▸ Given instruction:
Count the lines in the items below that contain the word "scientific" and reply with only that number.

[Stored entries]
+++

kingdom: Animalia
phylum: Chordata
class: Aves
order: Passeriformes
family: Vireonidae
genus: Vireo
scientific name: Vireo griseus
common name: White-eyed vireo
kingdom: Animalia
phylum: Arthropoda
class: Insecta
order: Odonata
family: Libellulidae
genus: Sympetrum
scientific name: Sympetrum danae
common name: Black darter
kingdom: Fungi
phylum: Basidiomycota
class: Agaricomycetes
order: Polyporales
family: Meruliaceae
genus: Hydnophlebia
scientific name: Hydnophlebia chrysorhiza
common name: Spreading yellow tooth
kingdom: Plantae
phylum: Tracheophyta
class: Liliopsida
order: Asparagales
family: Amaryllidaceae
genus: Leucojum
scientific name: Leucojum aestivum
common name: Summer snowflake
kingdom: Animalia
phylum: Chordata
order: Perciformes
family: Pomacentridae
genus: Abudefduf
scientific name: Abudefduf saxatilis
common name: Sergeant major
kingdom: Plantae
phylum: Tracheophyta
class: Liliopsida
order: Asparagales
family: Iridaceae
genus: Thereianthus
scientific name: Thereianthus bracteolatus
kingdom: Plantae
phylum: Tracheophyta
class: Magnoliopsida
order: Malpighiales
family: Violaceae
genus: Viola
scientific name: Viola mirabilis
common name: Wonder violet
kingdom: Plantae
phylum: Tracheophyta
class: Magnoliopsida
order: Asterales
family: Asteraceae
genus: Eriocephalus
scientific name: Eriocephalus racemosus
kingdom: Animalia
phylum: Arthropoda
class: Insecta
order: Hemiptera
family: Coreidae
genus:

+++

▸ Exercise output:
8